**INSTRUCTIONS:**
a) In the Rippling EPLI review, what retention amount did Rippling's EPLI policy carry?
b) From the Rippling EPLI review, list every type of employee allegation that EPLI is said to protect businesses against.
c) Write the next part of the Rippling EPLI review, starting after its final sentence.

TEXT SEGMENT START

Rippling PEO Review: EPLI Coverage Risks Explained




What Is a PEO and Why Does It Matter?

Before diving into Rippling’s EPLI offering, let’s quickly define what a PEO is.
A Professional Employer Organization (PEO), like Rippling, bundles HR services, payroll, benefits, workers’ compensation, and other coverages into one platform. They also become a “co-employer” of your employees, meaning they share liability with your business.

This setup can be convenient, but it also complicates your insurance needs—especially around employee claims.

What Is EPLI and Why Is It Critical?

Employment Practices Liability Insurance (EPLI) protects businesses from claims made by employees alleging:

  • Harassment
  • Discrimination
  • Wrongful termination
  • Hostile work environment
  • Other wrongful employment acts

In a co-employment relationship with a PEO, both you and the PEO can be targeted in a lawsuit, so strong EPLI coverage is essential.

Major Problems with Rippling’s EPLI Coverage

After reviewing a real proposal from Rippling, here are the four major concerns every business owner should understand:

1. Extremely High Retention (Deductible)

Rippling’s EPLI policy had a $100,000 retention.
Retention works like a deductible—you must pay this amount out-of-pocket before insurance covers anything, including defense costs.

Question:
Can your business afford to shell out $100,000 for a lawyer or settlement at a moment’s notice?

Most standalone EPLI policies for small businesses have retentions between $5,000 and $10,000, with some even offering zero retention.
Rippling’s $100k retention? Way too high for most small businesses.

TEXT SEGMENT END
AVAILABLE DATA START

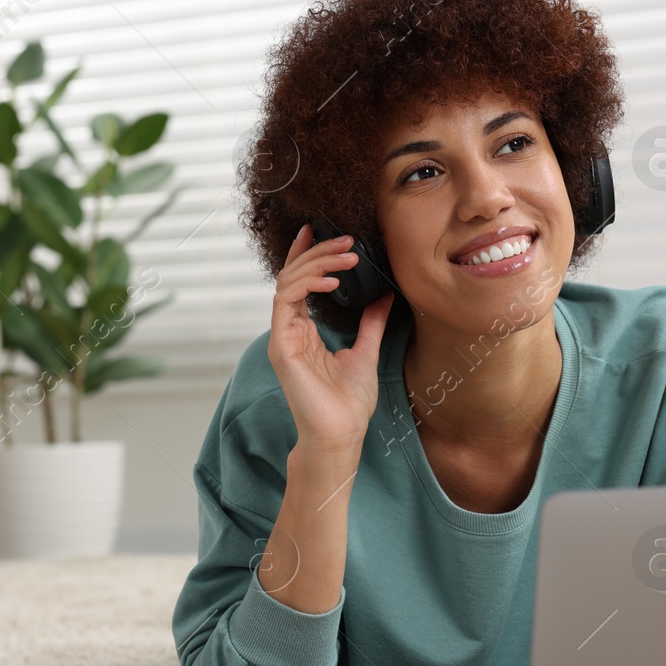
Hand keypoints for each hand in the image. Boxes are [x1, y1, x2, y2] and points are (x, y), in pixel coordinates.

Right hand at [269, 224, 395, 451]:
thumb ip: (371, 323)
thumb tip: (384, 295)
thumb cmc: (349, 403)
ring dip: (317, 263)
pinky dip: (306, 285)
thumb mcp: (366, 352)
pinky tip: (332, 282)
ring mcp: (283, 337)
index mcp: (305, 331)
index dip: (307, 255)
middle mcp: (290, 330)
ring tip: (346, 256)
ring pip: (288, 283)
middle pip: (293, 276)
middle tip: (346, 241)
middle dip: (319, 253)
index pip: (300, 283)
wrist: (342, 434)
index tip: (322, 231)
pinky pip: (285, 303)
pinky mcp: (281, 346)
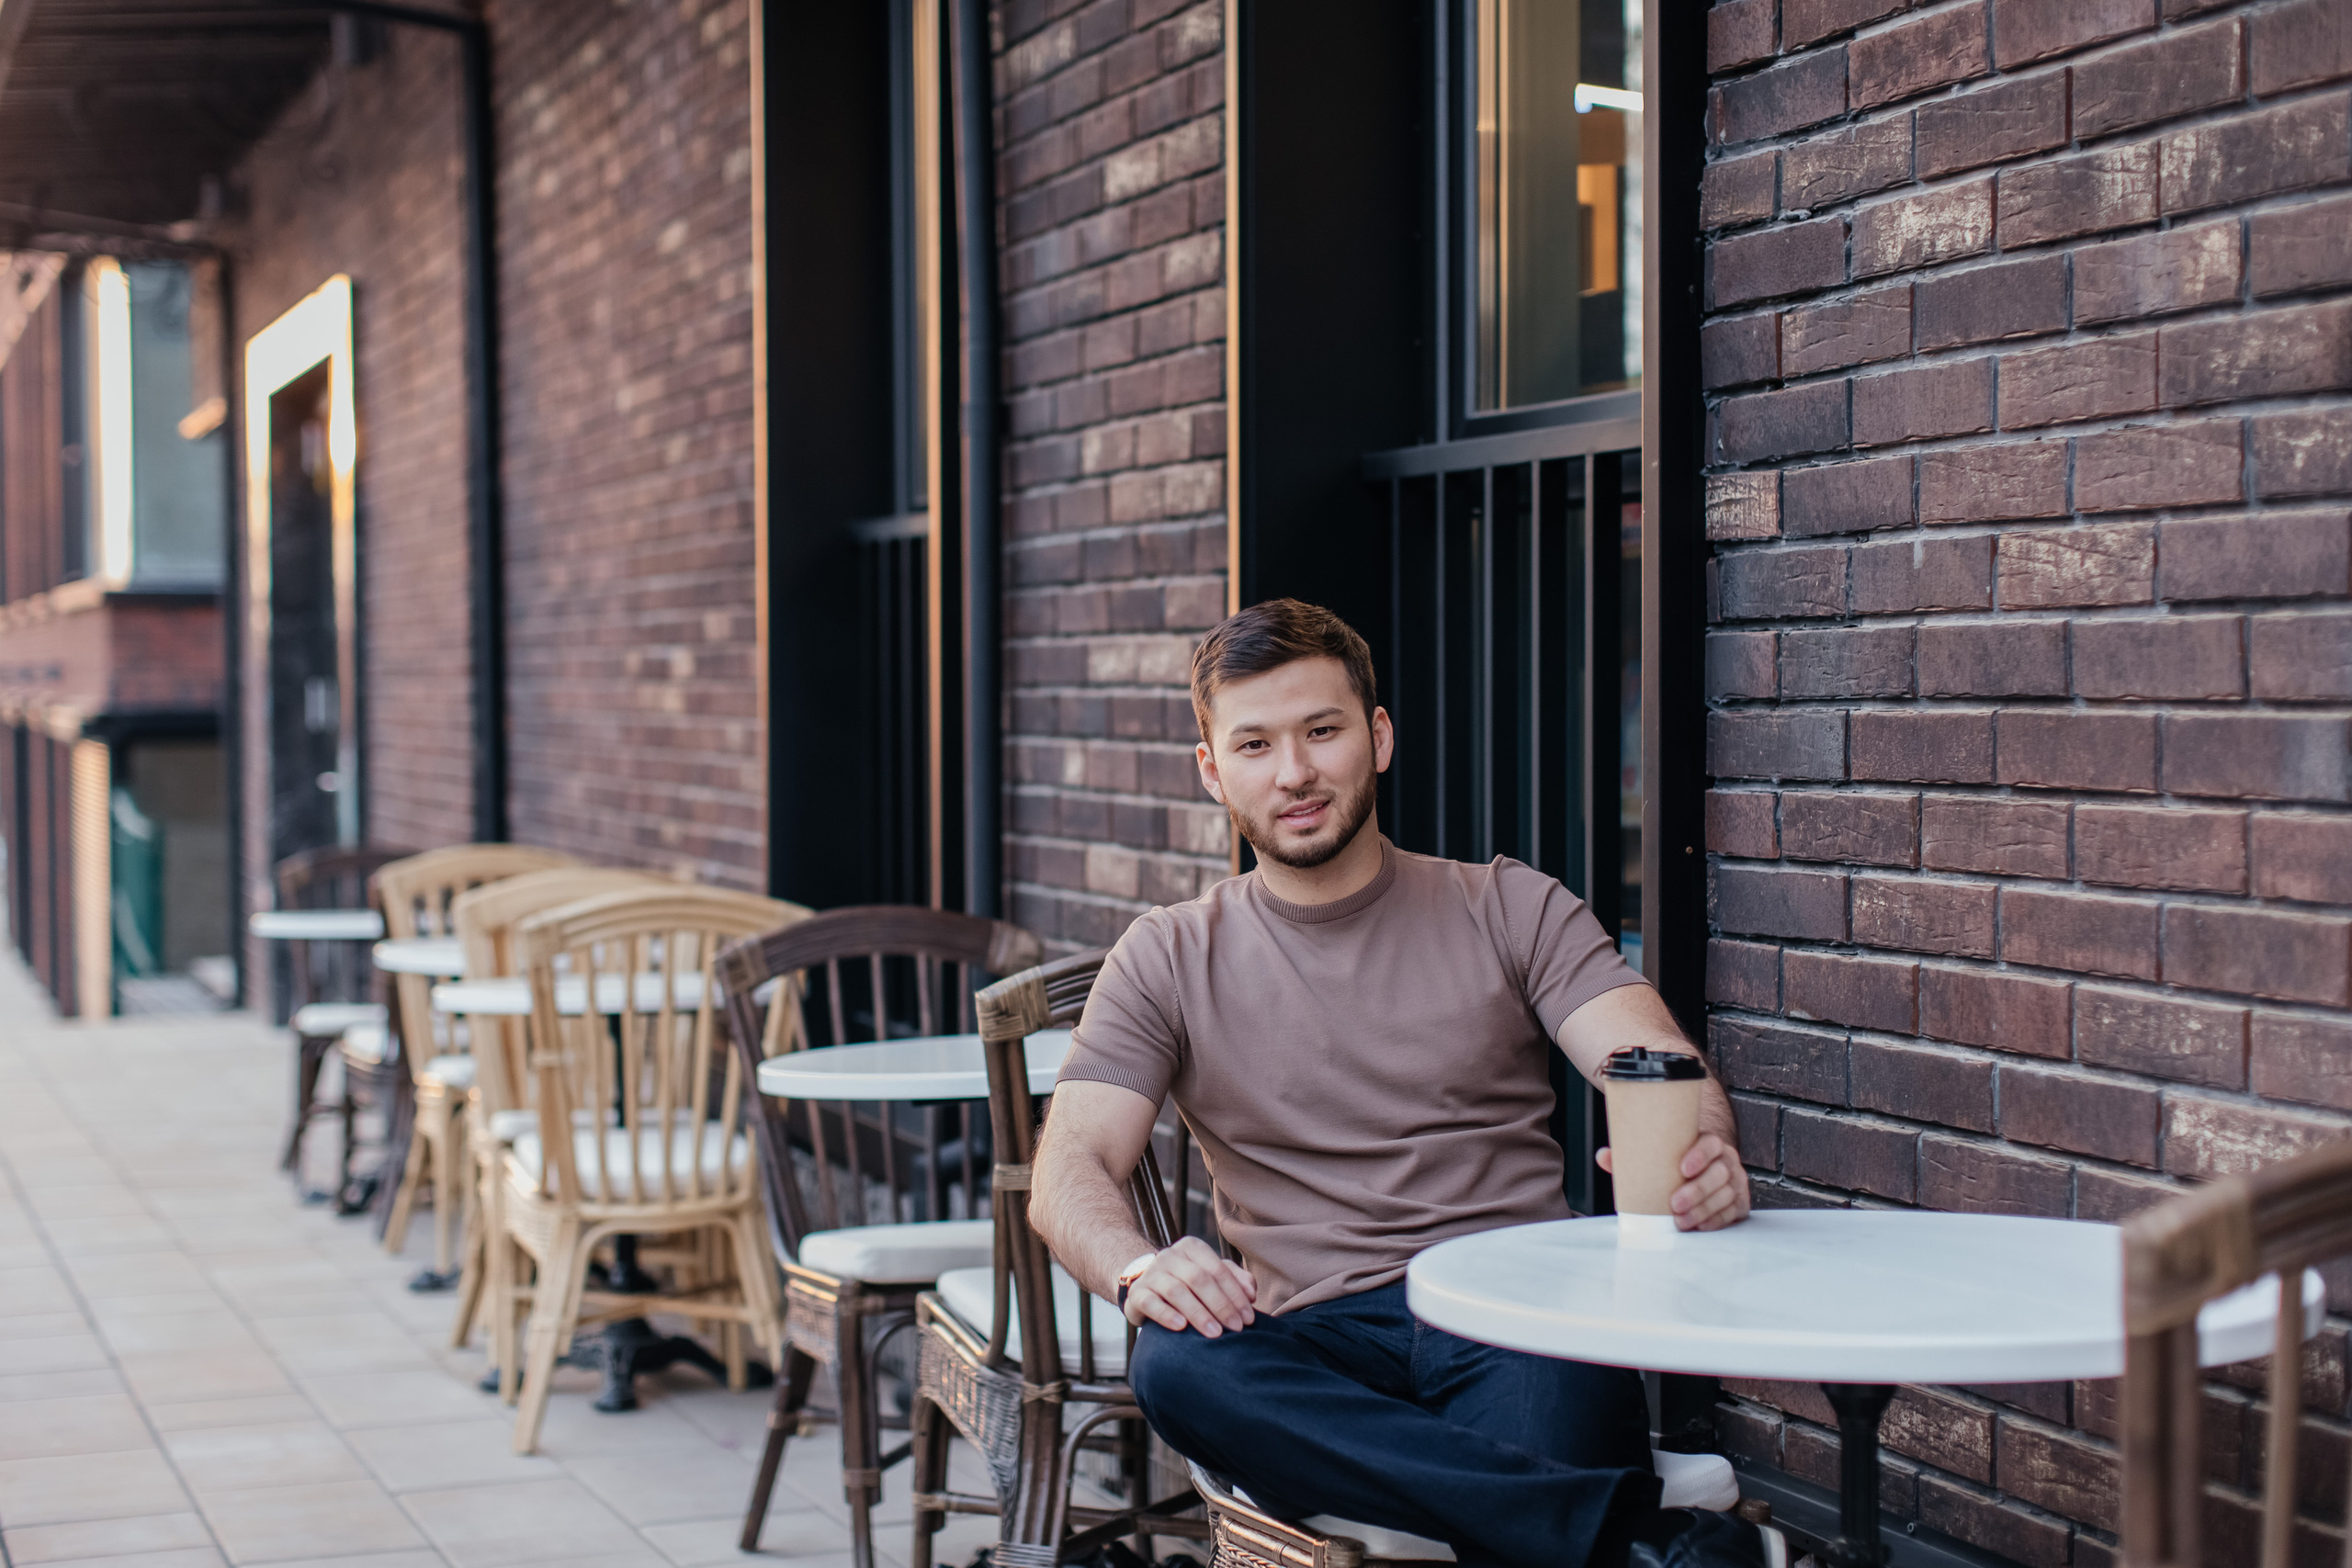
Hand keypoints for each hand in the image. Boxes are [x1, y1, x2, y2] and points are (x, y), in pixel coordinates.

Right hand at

AVAILABLE DATA END
AVAILABLE DATA START

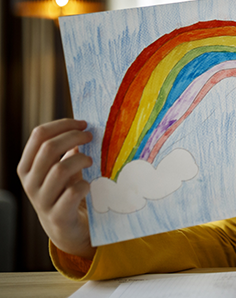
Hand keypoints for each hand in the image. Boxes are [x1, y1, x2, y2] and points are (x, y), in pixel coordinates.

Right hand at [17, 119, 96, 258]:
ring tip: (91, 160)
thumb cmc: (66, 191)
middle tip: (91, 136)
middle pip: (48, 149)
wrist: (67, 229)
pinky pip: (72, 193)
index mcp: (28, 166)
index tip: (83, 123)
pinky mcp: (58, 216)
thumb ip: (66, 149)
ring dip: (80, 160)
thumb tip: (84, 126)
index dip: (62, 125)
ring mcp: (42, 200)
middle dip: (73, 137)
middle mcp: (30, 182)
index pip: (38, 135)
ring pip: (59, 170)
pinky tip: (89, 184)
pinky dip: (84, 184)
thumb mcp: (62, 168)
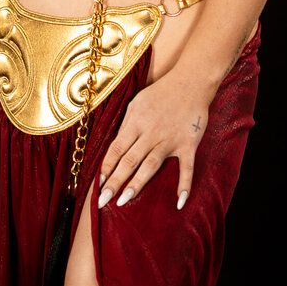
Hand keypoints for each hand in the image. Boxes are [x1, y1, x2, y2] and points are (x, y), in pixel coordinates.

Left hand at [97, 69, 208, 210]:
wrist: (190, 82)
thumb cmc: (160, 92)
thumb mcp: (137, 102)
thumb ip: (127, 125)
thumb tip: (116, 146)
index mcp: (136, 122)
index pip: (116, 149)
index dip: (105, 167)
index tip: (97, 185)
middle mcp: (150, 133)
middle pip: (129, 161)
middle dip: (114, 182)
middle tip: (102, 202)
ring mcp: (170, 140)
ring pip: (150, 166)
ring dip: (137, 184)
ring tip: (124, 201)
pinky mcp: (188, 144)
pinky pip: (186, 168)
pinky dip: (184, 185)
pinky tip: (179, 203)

AVAILABLE DATA END

**TASK-BY-TASK RESULTS:**
a) $100,000

b)
Harassment
Discrimination
Wrongful termination
Hostile work environment
Other wrongful employment acts

c)
2. No Wage and Hour Defense Coverage

Wage and hour claims involve employees alleging violations related to:

  • Minimum wage
  • Overtime pay
  • Worker misclassification

While settlements from these claims typically aren’t covered, defense costs often are.
Most strong EPLI policies include a $250,000 sublimit for defending wage and hour claims.
Rippling’s EPLI policy? No coverage at all.

In today’s legal environment, that’s a big risk.

3. No Coverage for Non-Standard Workers

Rippling’s EPLI policy excludes coverage for claims arising from:

  • Volunteers
  • “Off-the-books” workers
  • Short-term temps
  • Independent contractors (“gig workers”)

For businesses that occasionally use flexible labor, this is a dangerous gap.

4. Shared Aggregate Limit of Liability

Rippling’s EPLI has a $6,000,000 aggregate limit—shared by all employers on the platform.
Meaning:

If other companies experience multiple large claims, there could be no money left when you need it most.

While aggregate exhaustion is rare, it’s still a risk worth noting—especially as EPLI claims continue to rise.

So, What’s the Solution?

If you’re evaluating Rippling as your PEO, you have two options:

  • Option 1: Stay with Rippling’s EPLI, but be aware of the risks.
  • Option 2: Keep your own standalone EPLI policy to ensure better protection—even if you have to pay twice.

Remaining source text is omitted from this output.